Loew’s Anatole Hotel opened, as a major convention and meeting hotel in 1979. It’s in the Market Center district at 2201 Stemmons Freeway just north of the downtown and features 1,606 guest rooms, one of the largest hotels in the South. Described as being part hotel and part art museum, it displays over a thousand priceless art objects. The addition of the Anatole and Hyatt Reunion hotels made it attractive for Dallas to host a national political convention in 1984 with Ronald Reagan’s campaign headquarters at the Anatole. The Anatole also hosts the annual Crystal Charity Ball, one of the largest charitable events in the country. Today, the Anatole still operates as the Hilton Anatole Hotel.

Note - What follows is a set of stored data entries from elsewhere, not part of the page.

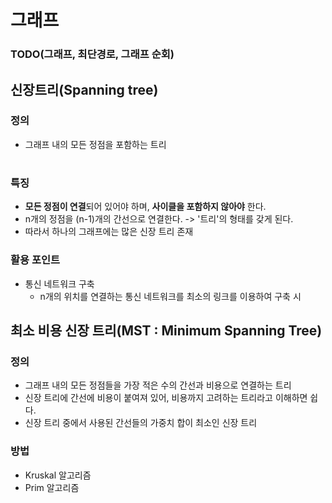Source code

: # 그래프


### TODO(그래프, 최단경로, 그래프 순회)



## 신장트리(Spanning tree)


### 정의
- 그래프 내의 모든 정점을 포함하는 트리

#

### 특징
- **모든 정점이 연결**되어 있어야 하며, **사이클을 포함하지 않아야** 한다.
- n개의 정점을 (n-1)개의 간선으로 연결한다. -> '트리'의 형태를 갖게 된다.
- 따라서 하나의 그래프에는 많은 신장 트리 존재

### 활용 포인트
- 통신 네트워크 구축
  - n개의 위치를 연결하는 통신 네트워크를 최소의 링크를 이용하여 구축 시


## 최소 비용 신장 트리(MST : Minimum Spanning Tree)

### 정의
- 그래프 내의 모든 정점들을 가장 적은 수의 간선과 비용으로 연결하는 트리
- 신장 트리에 간선에 비용이 붙여져 있어, 비용까지 고려하는 트리라고 이해하면 쉽다.
- 신장 트리 중에서 사용된 간선들의 가중치 합이 최소인 신장 트리

### 방법
- Kruskal 알고리즘
- Prim 알고리즘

In 1981, The Mansion on Turtle Creek opened after Caroline Rose Hunt founded the Rosewood Property Co. in 1979 and purchased a private mansion near Turtle Creek. The Italian-Renaissance styled mansion was turned into a stylish hotel. While not as massive as some hotels, it was unique. The former estate’s  fur and silver vault were reconfigured as a wine cellar. And the Mansion on Turtle Creek was awarded a five-star rating by Mobil Travel Guide and lives up to its reputation.  

The Rosewood Crescent Hotel opened in Dallas in late 1986 with a gala event that many still recall. The property is part of a complex that includes a postmodern office, hotel, and retail space in Uptown Dallas. Originally owned by Dallas oil heiress Caroline Rose Hunt, the 10-acre complex retail space includes upscale shops such as Stanley Korshak and a myriad of restaurants. The hotel was the last large hotel opened in Dallas just before the economic downturn in the late 1980s. At first it struggled to attract enough customers in the depressed economy. But it has succeeded and has set the standards of quality as a beautiful centerpiece of Dallas’s re-vitalized Uptown area. In recent years, the luxurious hotel has been renovated and changed ownership and is now known as Hotel Crescent Court and with its recent renovation is still a stunner.

Today, hotels like The Joule, the Lumen, the Saint-Germain, the Ritz Carlton, the Canvas, the Belmont. the ZaZa, the NYLO Dallas Southside and others all compete for the trendy upscale tourist dollars. With so many choices, why not try them all on future visits as you travel to your next home away from home?